Trust in the good judgement of reviewers with relevant qualifications, experience, and scientific skill is at the heart of peer review. Editors value reviewers’ expertise, and multiple studies have found a strong correlation between editorial final decisions and reviewers’ judgements [1,2,3]. However, human judgement (even experts’) is often flawed, susceptible to conscious and unconscious prejudices, misunderstandings, and gaps in knowledge. It should therefore be unsurprising that peer review can also be biased [4]. Peer reviewers have been shown to overlook methodological flaws and statistical errors [5,6,7], avoid reporting suspected instances of fraud [8] and commonly reach a level of agreement barely exceeding what would be expected by chance [9]. Recent studies have also exposed the extent of gender bias in peer review [10] and questionable editorial protocols that lack transparency [11]. Despite the wide range of issues, the debate over whether the system is irrevocably broken has not been settled. What is clear is that more work is needed to understand how journal peer review functions, to identify pressure points and improve its efficacy as a gatekeeping mechanism for high quality science [12].

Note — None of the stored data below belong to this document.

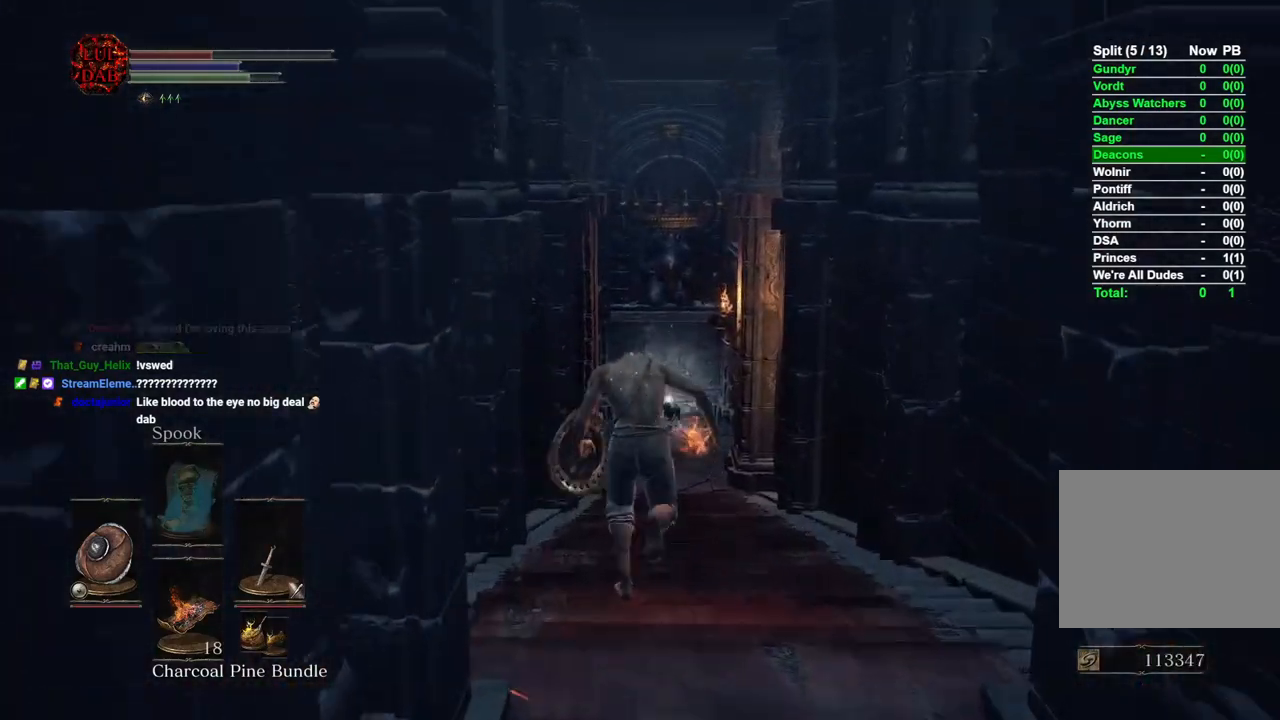
{"buttons": [], "left_stick": "up", "right_stick": "center", "events": [[367, "CIRCLE", "up"]]}
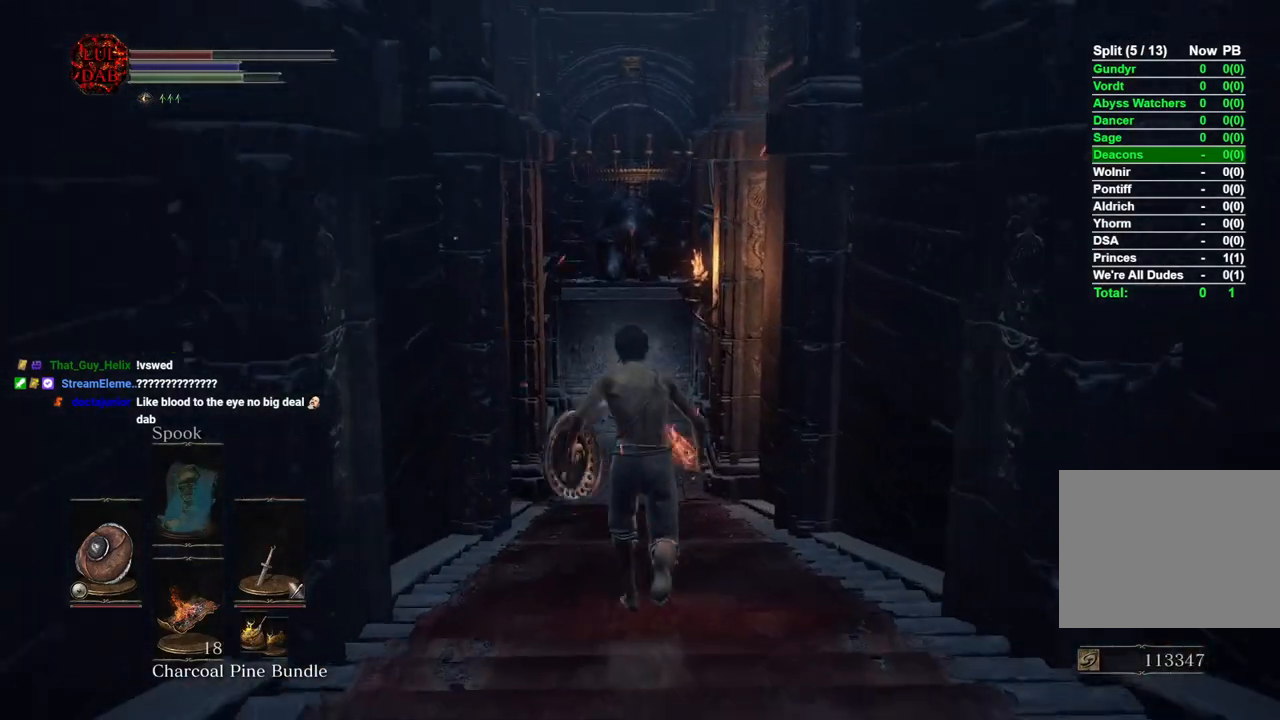
{"buttons": [], "left_stick": "up", "right_stick": "center", "events": []}
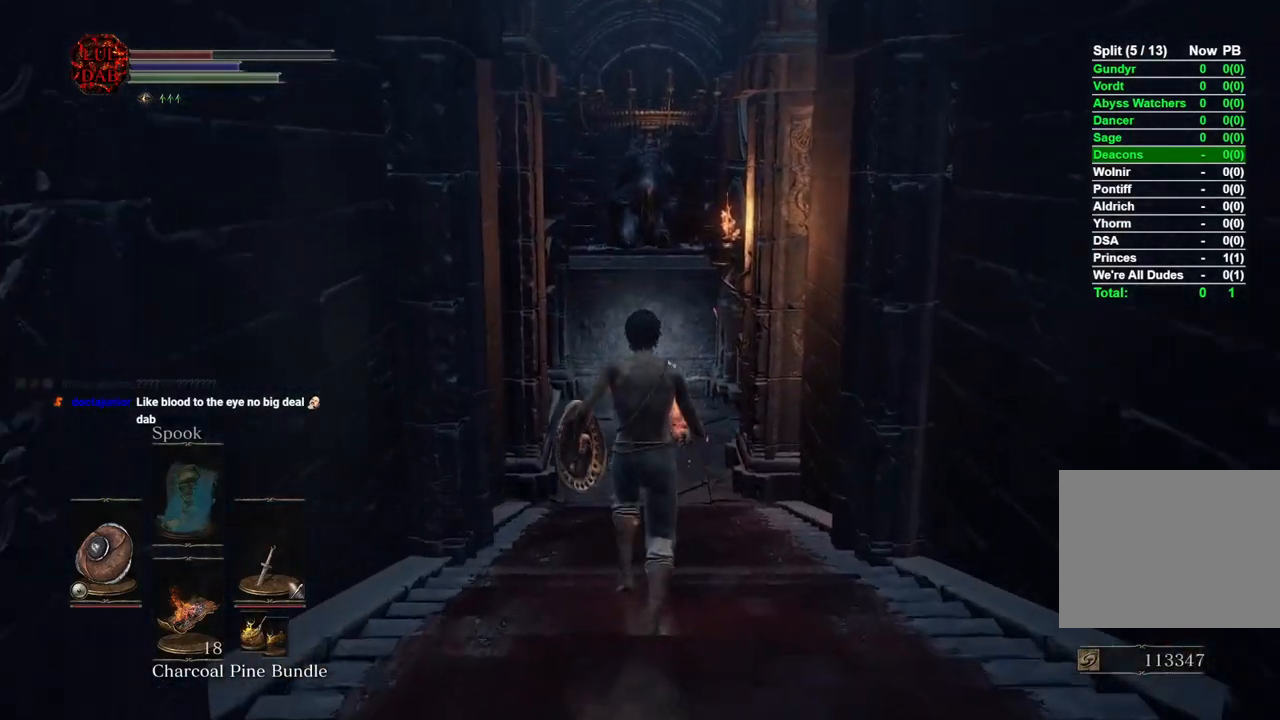
{"buttons": [], "left_stick": "up", "right_stick": "center", "events": []}
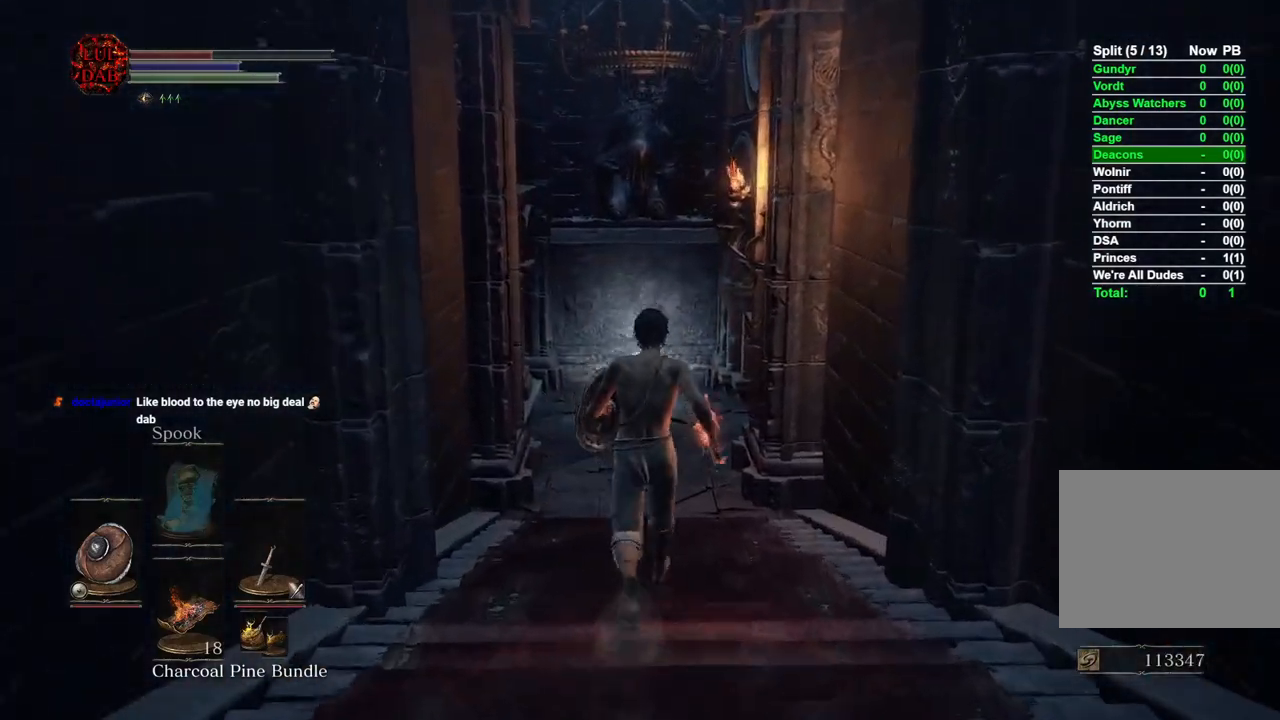
{"buttons": [], "left_stick": "up", "right_stick": "right", "events": [[433, "right_stick", "right"]]}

Contemporary peer review is predominantly a journal-organised, pre-publication quality assurance activity wherein independent and (often) anonymous reviewers provide their opinion on the suitability of submissions for publication [11, 13, 14], with reviewers being prompted with open questions or with several criteria that they should consider when making judgements [14]. Over the last two decades, editorial procedures have begun gradually to diverge from these conventional features, although the advances are slow and subject to criticism about time delays and undue influence over the process [13, 15]. A small minority of journals are experimenting with innovative peer review models that encourage dialogue between invited reviewers (between 2 and 8% of journals) [11, 14, 16]. While these more collaborative approaches are a promising development, they have not solved critical issues around limited participation, reviewer coherence or accountability. We believe that additional structural changes are required. To provide actionable recommendations for a fairer, accountable and more transparent system, we start from the observation that peer review should be treated like a structured expert elicitation process, applying tested protocols that incorporate research from mathematics, psychology, and decision theory to mitigate biases, and enhance the transparency, accuracy, and defensibility of the resulting judgements. This can demonstrably improve the quality of expert judgements, especially in the context of critical decisions [17,18,19,20,21]. In what follows we outline the hypothetical benefits of applying structured expert elicitation principles in journal peer review. In the Outlook section, we reflect on the challenges ahead.

Main text

Peer review as a structured elicitation process

Our recommendations are based on our collective experience developing and implementing the IDEA protocol (Investigate—Discuss—Estimate—Aggregate, Fig. 1) for structured expert elicitation in diverse settings including conservation, intelligence analysis, biosecurity, and, most recently, for the collaborative evaluation of research replicability and credibility [22,23,24,25,26,27,28]. This Delphi-style protocol has been shown to facilitate accurate predictions about which research findings will replicate [29] by prompting experts to investigate and discuss the transparency and robustness of the findings in a structured manner.

Fig. 1
figure 1

The IDEA protocol for structured expert judgement elicitation (adapted from [20])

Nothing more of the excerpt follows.